▶ _Exercise goal_: Render the lines from the start of the records through the line containing "Transcribe the sheet" as a numbered list, with both ends included. Omit blank lines and pictures.

▬▬▬

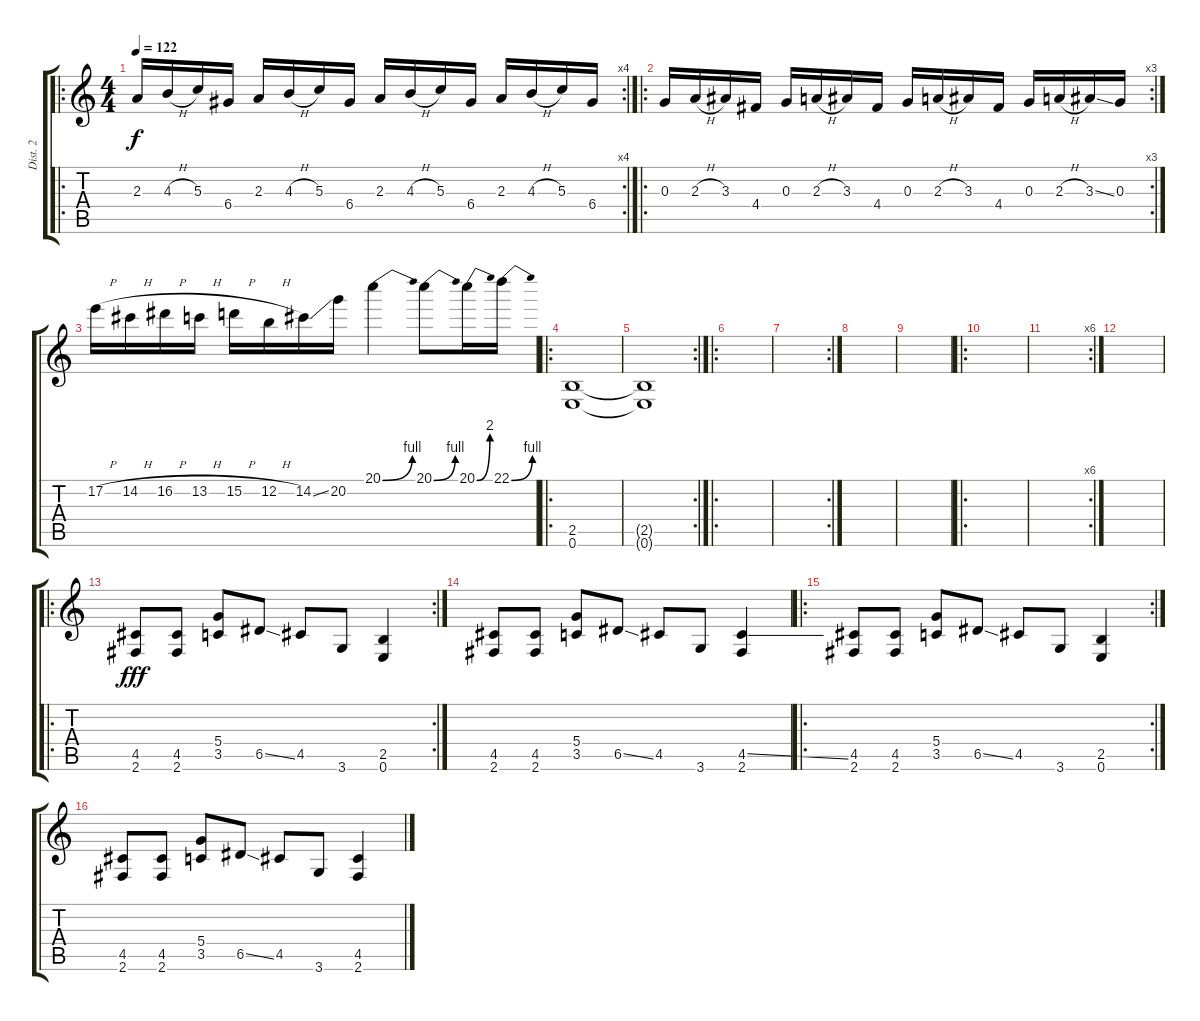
\track ("Dist. 2" "Dist. 2") {instrument overdrivenguitar}
\staff {score tabs}
\tuning (E4 B3 G3 D3 A2 E2) {hide}
\ro
\rc 4
\ts (4 4)
\tempo 122
\clef g2
\ks c
2.3.16{dy f} 4.3{h}.16 5.3.16 6.4.16 2.3.16 4.3{h}.16 5.3.16 6.4.16 2.3.16 4.3{h}.16 5.3.16 6.4.16 2.3.16 4.3{h}.16 5.3.16 6.4.16 |
\ro
\rc 3
0.3.16 2.3{h}.16 3.3.16 4.4.16 0.3.16 2.3{h}.16 3.3.16 4.4.16 0.3.16 2.3{h}.16 3.3.16 4.4.16 0.3.16 2.3{h}.16 3.3{ss}.16 0.3.16 |
17.2{h}.16 14.2{h}.16 16.2{h}.16 13.2{h}.16 15.2{h}.16 12.2{h}.16 14.2{ss}.16 20.2.16 20.1{be (bend 0 0 60 4)}.4 20.1{be (bend 0 0 60 4)}.8 20.1{be (bend 0 0 60 8)}.16 22.1{be (bend 0 0 60 4)}.16 |
\ro
(2.5 0.6).1 |
\rc 2
(2.5{t} 0.6{t}).1 |
\ro
|
\rc 2
|
|
|
\ro
|
\rc 6
|
|
\ro
\rc 2
(4.5 2.6).8{dy fff} (4.5 2.6).8 (5.4 3.5).8 6.5{ss}.8 4.5.8 3.6.8 (2.5 0.6).4 |
(4.5 2.6).8 (4.5 2.6).8 (5.4 3.5).8 6.5{ss}.8 4.5.8 3.6.8 (4.5{ss} 2.6).4 |
\ro
\rc 2
(4.5 2.6).8 (4.5 2.6).8 (5.4 3.5).8 6.5{ss}.8 4.5.8 3.6.8 (2.5 0.6).4 |
(4.5 2.6).8 (4.5 2.6).8 (5.4 3.5).8 6.5{ss}.8 4.5.8 3.6.8 (4.5 2.6).4
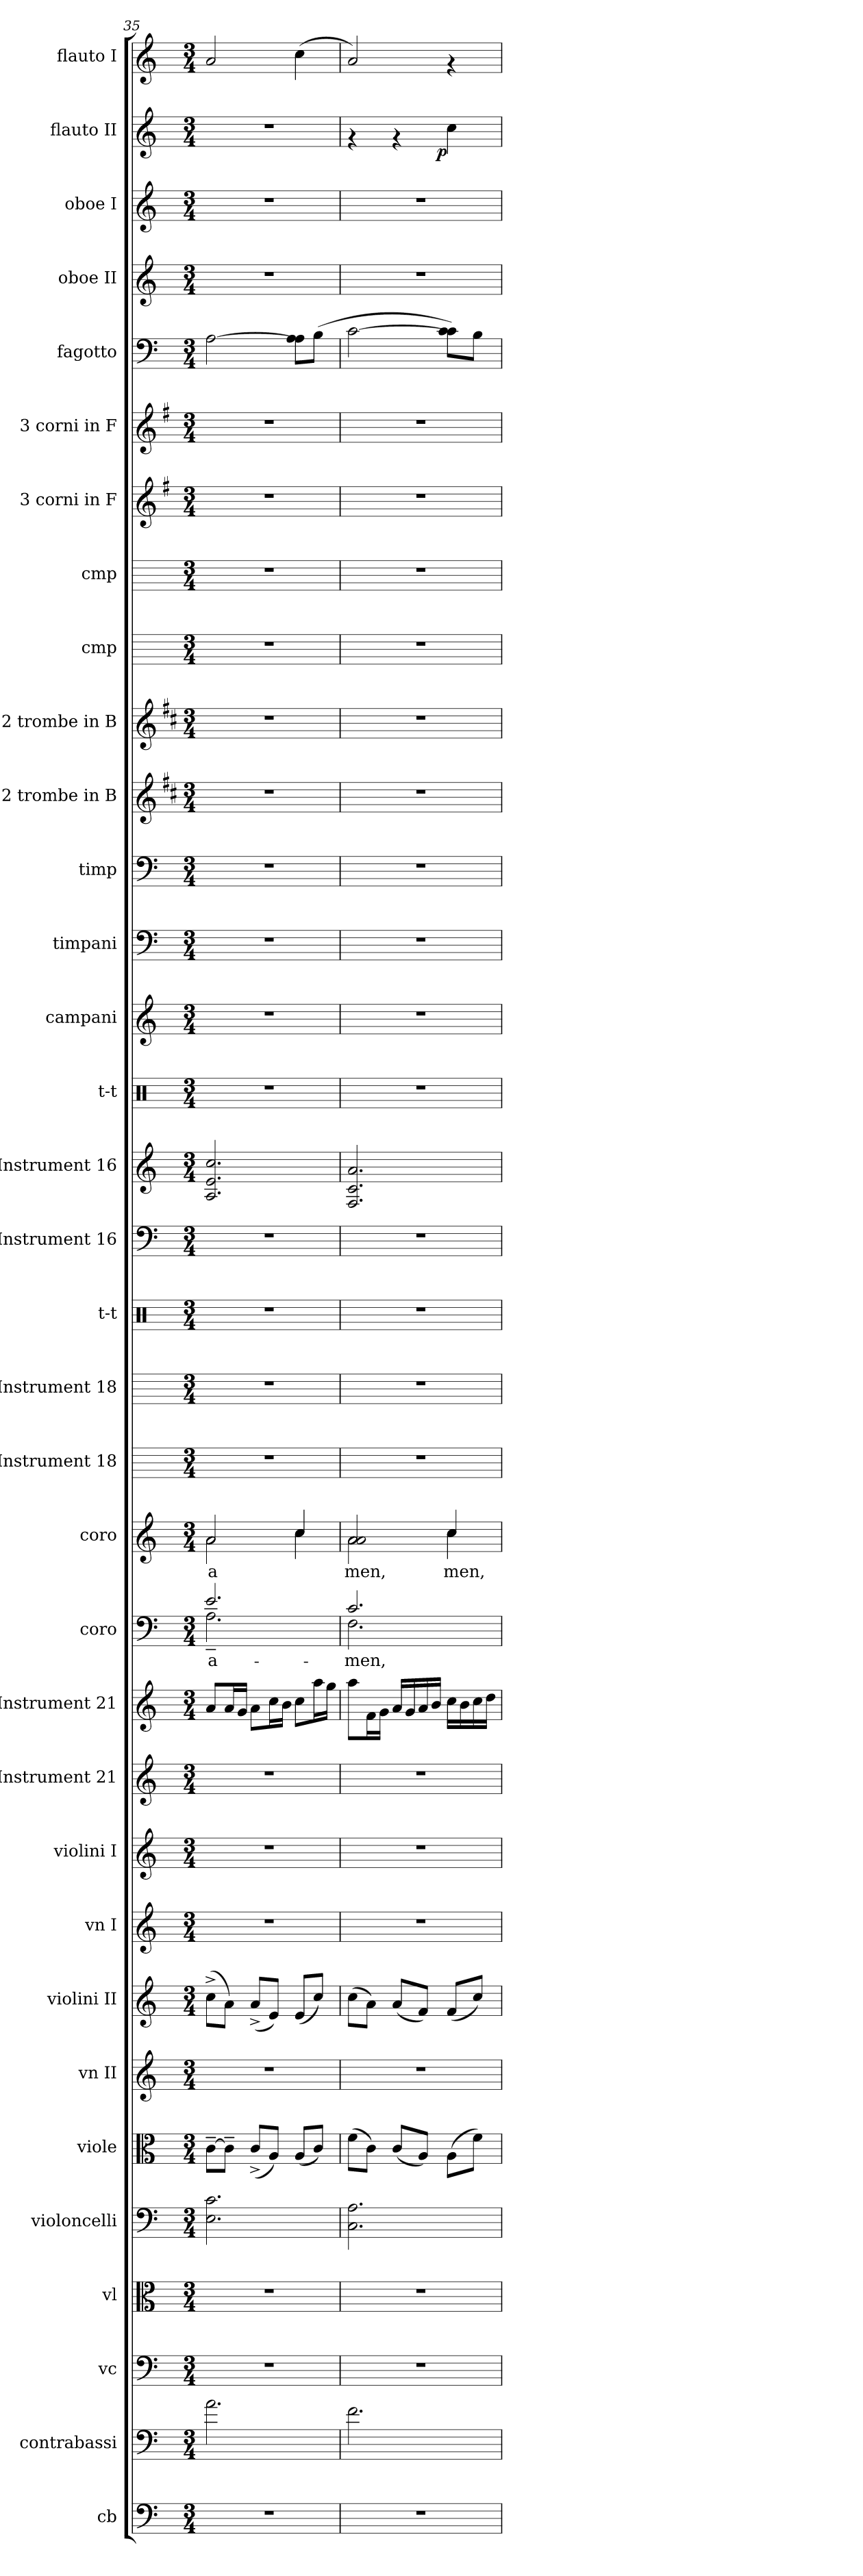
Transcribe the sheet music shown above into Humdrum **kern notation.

**kern	**kern	**kern	**kern	**kern	**kern	**kern	**kern	**kern	**kern	**kern	**kern	**kern	**text	**kern	**text	**kern	**kern	**kern	**kern	**kern	**text	**kern	**kern	**kern	**kern	**kern	**kern	**kern	**kern	**kern	**kern	**kern	**kern	**kern	**kern	**dynam	**kern
*part34	*part33	*part32	*part31	*part30	*part29	*part28	*part27	*part26	*part25	*part24	*part23	*part22	*part22	*part21	*part21	*part20	*part19	*part18	*part17	*part16	*part16	*part15	*part14	*part13	*part12	*part11	*part10	*part9	*part8	*part7	*part6	*part5	*part4	*part3	*part2	*part2	*part1
*staff34	*staff33	*staff32	*staff31	*staff30	*staff29	*staff28	*staff27	*staff26	*staff25	*staff24	*staff23	*staff22	*staff22	*staff21	*staff21	*staff20	*staff19	*staff18	*staff17	*staff16	*staff16	*staff15	*staff14	*staff13	*staff12	*staff11	*staff10	*staff9	*staff8	*staff7	*staff6	*staff5	*staff4	*staff3	*staff2	*staff2	*staff1
*I"cb	*I"contrabassi	*I"vc	*I"vl	*I"violoncelli	*I"viole	*I"vn II	*I"violini II	*I"vn I	*I"violini I	*I"Instrument 21	*I"Instrument 21	*I"coro	*	*I"coro	*	*I"Instrument 18	*I"Instrument 18	*I"t-t	*I"Instrument 16	*I"Instrument 16	*	*I"t-t	*I"campani	*I"timpani	*I"timp	*I"2 trombe  in B	*I"2 trombe  in B	*I"cmp	*I"cmp	*I"3 corni  in F	*I"3 corni  in F	*I"fagotto	*I"oboe II	*I"oboe I	*I"flauto II	*	*I"flauto I
*I'cb	*I'cb	*I'vc	*I'vl	*I'vc	*I'vl	*I'vn II	*I'vn II	*I'vn I	*I'vn I	*	*	*	*	*	*	*	*	*	*	*	*	*I't-t	*I'cmp	*I'timp	*I'timp	*	*	*	*	*	*	*I'fag	*I'ob II	*I'ob I	*I'fl II	*	*I'fl I
*clefF4	*clefF4	*clefF4	*clefC3	*clefF4	*clefC3	*clefG2	*clefG2	*clefG2	*clefG2	*clefG2	*clefG2	*clefF4	*	*clefG2	*	*	*	*clefX	*clefF4	*clefG2	*	*clefX	*clefG2	*clefF4	*clefF4	*clefG2	*clefG2	*	*	*clefG2	*clefG2	*clefF4	*clefG2	*clefG2	*clefG2	*	*clefG2
*	*ITrd7c12	*	*	*	*	*	*	*	*	*	*	*	*	*	*	*	*	*	*	*	*	*	*	*	*	*ITrd1c2	*ITrd1c2	*ITrd-3c-5	*ITrd1c2	*ITrd-3c-5	*ITrd-3c-5	*	*	*	*	*	*
*k[]	*k[]	*k[]	*k[]	*k[]	*k[]	*k[]	*k[]	*k[]	*k[]	*k[]	*k[]	*k[]	*	*k[]	*	*k[]	*k[]	*	*k[]	*k[]	*	*	*k[]	*k[]	*k[]	*k[]	*k[]	*k[b-]	*k[b-e-]	*k[]	*k[]	*k[]	*k[]	*k[]	*k[]	*	*k[]
*C:	*C:	*C:	*C:	*C:	*C:	*C:	*C:	*C:	*C:	*C:	*C:	*C:	*	*C:	*	*C:	*C:	*	*C:	*C:	*	*	*C:	*C:	*C:	*C:	*C:	*F:	*B-:	*C:	*C:	*C:	*C:	*C:	*C:	*	*C:
*M3/4	*M3/4	*M3/4	*M3/4	*M3/4	*M3/4	*M3/4	*M3/4	*M3/4	*M3/4	*M3/4	*M3/4	*M3/4	*	*M3/4	*	*M3/4	*M3/4	*M3/4	*M3/4	*M3/4	*	*M3/4	*M3/4	*M3/4	*M3/4	*M3/4	*M3/4	*M3/4	*M3/4	*M3/4	*M3/4	*M3/4	*M3/4	*M3/4	*M3/4	*	*M3/4
=35	=35	=35	=35	=35	=35	=35	=35	=35	=35	=35	=35	=35	=35	=35	=35	=35	=35	=35	=35	=35	=35	=35	=35	=35	=35	=35	=35	=35	=35	=35	=35	=35	=35	=35	=35	=35	=35
*	*	*	*	*	*	*	*	*	*	*	*	*^	*	*	*	*	*	*	*	*	*	*	*	*	*	*	*	*	*	*	*	*	*	*	*	*	*
!	!	!	!	!	!	!	!	!	!	!	!	!	!	!LO:LY:b:cj	!	!LO:LY:b:cj	!	!	!	!	!	!LO:LY:b:rj	!	!	!	!	!	!	!	!	!	!	!	!	!	!	!	!
*	*	*	*	*	*	*	*	*	*	*	*	*	*	*	*^	*	*	*	*	*	*	*	*	*	*	*	*	*	*	*	*	*	*	*	*	*	*	*
2.r	2.A\	2.r	2.r	2.c\ 2.E\	[>8c~>\L	2.r	(>8cc^<\L	2.r	2.r	2.r	8a/L	2.e/	2.A~>\	a-	2a/	2a\	a-	2.r	2.r	2.r	2.r	2.e/ 2.A/ 2.cc/	--	2.r	2.r	2.r	2.r	2.r	2.r	2.r	2.r	2.r	2.r	[>2A\	2.r	2.r	2.r	.	2a/
.	.	.	.	.	8c~>\J]	.	8a\J)	.	.	.	16a/	.	.	.	.	.	.	.	.	.	.	.	.	.	.	.	.	.	.	.	.	.	.	.	.	.	.	.	.
.	.	.	.	.	.	.	.	.	.	.	16g/J	.	.	.	.	.	.	.	.	.	.	.	.	.	.	.	.	.	.	.	.	.	.	.	.	.	.	.	.
.	.	.	.	.	(<8c^>/L	.	(<8a^>/L	.	.	.	8a\L	.	.	.	.	.	.	.	.	.	.	.	.	.	.	.	.	.	.	.	.	.	.	.	.	.	.	.	.
.	.	.	.	.	8A/J)	.	8e/J)	.	.	.	16cc\	.	.	.	.	.	.	.	.	.	.	.	.	.	.	.	.	.	.	.	.	.	.	.	.	.	.	.	.
.	.	.	.	.	.	.	.	.	.	.	16b\J	.	.	.	.	.	.	.	.	.	.	.	.	.	.	.	.	.	.	.	.	.	.	.	.	.	.	.	.
!	!	!	!	!	!	!	!	!	!	!	!	!	!	!	!	!	!LO:LY:b:cj	!	!	!	!	!	!	!	!	!	!	!	!	!	!	!	!	!	!	!	!	!	!
.	.	.	.	.	(<8A/L	.	(<8e/L	.	.	.	8cc\L	.	.	.	4cc/	4cc\	--	.	.	.	.	.	.	.	.	.	.	.	.	.	.	.	.	8A\ 8A\]L	.	.	.	.	(>4cc\
.	.	.	.	.	8c/J)	.	8cc/J)	.	.	.	16aa\	.	.	.	.	.	.	.	.	.	.	.	.	.	.	.	.	.	.	.	.	.	.	(>8B\J	.	.	.	.	.
.	.	.	.	.	.	.	.	.	.	.	16gg\J	.	.	.	.	.	.	.	.	.	.	.	.	.	.	.	.	.	.	.	.	.	.	.	.	.	.	.	.
=36	=36	=36	=36	=36	=36	=36	=36	=36	=36	=36	=36	=36	=36	=36	=36	=36	=36	=36	=36	=36	=36	=36	=36	=36	=36	=36	=36	=36	=36	=36	=36	=36	=36	=36	=36	=36	=36	=36	=36
!	!	!	!	!	!	!	!	!	!	!	!	!	!	!LO:LY:b:cj	!	!	!LO:LY:b:cj	!	!	!	!	!	!LO:LY:b:rj	!	!	!	!	!	!	!	!	!	!	!	!	!	!	!	!
*	*	*	*	*	*	*	*	*	*	*	*	*	*	*	*	*	*	*	*	*	*	*	*	*	*	*	*	*	*	*	*	*	*	*	*	*	*^	*	*
2.r	2.F\	2.r	2.r	2.A\ 2.C\	(>8f\L	2.r	(>8cc\L	2.r	2.r	2.r	8aa\L	2.c/	2.F\	-men,	2a/ 2a/	2a\	-men,	2.r	2.r	2.r	2.r	2.c/ 2.F/ 2.a/	--	2.r	2.r	2.r	2.r	2.r	2.r	2.r	2.r	2.r	2.r	[>2c\	2.r	2.r	4rf	4ryy	.	2a/)
.	.	.	.	.	8c\J)	.	8a\J)	.	.	.	16f\	.	.	.	.	.	.	.	.	.	.	.	.	.	.	.	.	.	.	.	.	.	.	.	.	.	.	.	.	.
.	.	.	.	.	.	.	.	.	.	.	16g\J	.	.	.	.	.	.	.	.	.	.	.	.	.	.	.	.	.	.	.	.	.	.	.	.	.	.	.	.	.
.	.	.	.	.	(<8c/L	.	(<8a/L	.	.	.	16a/L	.	.	.	.	.	.	.	.	.	.	.	.	.	.	.	.	.	.	.	.	.	.	.	.	.	4rf	8ryy	.	.
.	.	.	.	.	.	.	.	.	.	.	16g/	.	.	.	.	.	.	.	.	.	.	.	.	.	.	.	.	.	.	.	.	.	.	.	.	.	.	.	.	.
.	.	.	.	.	8A/J)	.	8f/J)	.	.	.	16a/	.	.	.	.	.	.	.	.	.	.	.	.	.	.	.	.	.	.	.	.	.	.	.	.	.	.	16ryy	.	.
.	.	.	.	.	.	.	.	.	.	.	16b/J	.	.	.	.	.	.	.	.	.	.	.	.	.	.	.	.	.	.	.	.	.	.	.	.	.	.	64ryy	.	.
!	!	!	!	!	!	!	!	!	!	!	!	!	!	!	!	!	!	!	!	!	!	!	!	!	!	!	!	!	!	!	!	!	!	!	!	!	!	!	!LO:DY:b	!
.	.	.	.	.	.	.	.	.	.	.	.	.	.	.	.	.	.	.	.	.	.	.	.	.	.	.	.	.	.	.	.	.	.	.	.	.	.	4ryy	p	.
!	!	!	!	!	!	!	!	!	!	!	!	!	!	!	!	!	!LO:LY:b:cj	!	!	!	!	!	!	!	!	!	!	!	!	!	!	!	!	!	!	!	!	!	!	!
.	.	.	.	.	(>8A\L	.	(<8f/L	.	.	.	16cc\L	.	.	.	4cc/	4cc\	men,	.	.	.	.	.	.	.	.	.	.	.	.	.	.	.	.	8c\ 8c\]L)	.	.	4cc\	.	.	4rf
.	.	.	.	.	.	.	.	.	.	.	16b\	.	.	.	.	.	.	.	.	.	.	.	.	.	.	.	.	.	.	.	.	.	.	.	.	.	.	.	.	.
.	.	.	.	.	8f\J)	.	8cc/J)	.	.	.	16cc\	.	.	.	.	.	.	.	.	.	.	.	.	.	.	.	.	.	.	.	.	.	.	8B\J	.	.	.	.	.	.
.	.	.	.	.	.	.	.	.	.	.	16dd\J	.	.	.	.	.	.	.	.	.	.	.	.	.	.	.	.	.	.	.	.	.	.	.	.	.	.	.	.	.
.	.	.	.	.	.	.	.	.	.	.	.	.	.	.	.	.	.	.	.	.	.	.	.	.	.	.	.	.	.	.	.	.	.	.	.	.	.	32.ryy	.	.
*	*	*	*	*	*	*	*	*	*	*	*	*v	*v	*	*	*	*	*	*	*	*	*	*	*	*	*	*	*	*	*	*	*	*	*	*	*	*v	*v	*	*
*	*	*	*	*	*	*	*	*	*	*	*	*	*	*v	*v	*	*	*	*	*	*	*	*	*	*	*	*	*	*	*	*	*	*	*	*	*	*	*
=	=	=	=	=	=	=	=	=	=	=	=	=	=	=	=	=	=	=	=	=	=	=	=	=	=	=	=	=	=	=	=	=	=	=	=	=	=
*-	*-	*-	*-	*-	*-	*-	*-	*-	*-	*-	*-	*-	*-	*-	*-	*-	*-	*-	*-	*-	*-	*-	*-	*-	*-	*-	*-	*-	*-	*-	*-	*-	*-	*-	*-	*-	*-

▬▬▬

▶ _Answer to the task_:
1. \track ("Dist. 2" "Dist. 2") {instrument overdrivenguitar}
2. \staff {score tabs}
3. \tuning (E4 B3 G3 D3 A2 E2) {hide}
4. \ro
5. \rc 4
6. \ts (4 4)
7. \tempo 122
8. \clef g2
9. \ks c
10. 2.3.16{dy f} 4.3{h}.16 5.3.16 6.4.16 2.3.16 4.3{h}.16 5.3.16 6.4.16 2.3.16 4.3{h}.16 5.3.16 6.4.16 2.3.16 4.3{h}.16 5.3.16 6.4.16 |
11. \ro
12. \rc 3
13. 0.3.16 2.3{h}.16 3.3.16 4.4.16 0.3.16 2.3{h}.16 3.3.16 4.4.16 0.3.16 2.3{h}.16 3.3.16 4.4.16 0.3.16 2.3{h}.16 3.3{ss}.16 0.3.16 |
14. 17.2{h}.16 14.2{h}.16 16.2{h}.16 13.2{h}.16 15.2{h}.16 12.2{h}.16 14.2{ss}.16 20.2.16 20.1{be (bend 0 0 60 4)}.4 20.1{be (bend 0 0 60 4)}.8 20.1{be (bend 0 0 60 8)}.16 22.1{be (bend 0 0 60 4)}.16 |
15. \ro
16. (2.5 0.6).1 |
17. \rc 2
18. (2.5{t} 0.6{t}).1 |
19. \ro
20. |
21. \rc 2
22. |
23. |
24. |
25. \ro
26. |
27. \rc 6
28. |
29. |
30. \ro
31. \rc 2
32. (4.5 2.6).8{dy fff} (4.5 2.6).8 (5.4 3.5).8 6.5{ss}.8 4.5.8 3.6.8 (2.5 0.6).4 |
33. (4.5 2.6).8 (4.5 2.6).8 (5.4 3.5).8 6.5{ss}.8 4.5.8 3.6.8 (4.5{ss} 2.6).4 |
34. \ro
35. \rc 2
36. (4.5 2.6).8 (4.5 2.6).8 (5.4 3.5).8 6.5{ss}.8 4.5.8 3.6.8 (2.5 0.6).4 |
37. (4.5 2.6).8 (4.5 2.6).8 (5.4 3.5).8 6.5{ss}.8 4.5.8 3.6.8 (4.5 2.6).4
38. Transcribe the sheet music shown above into Humdrum **kern notation.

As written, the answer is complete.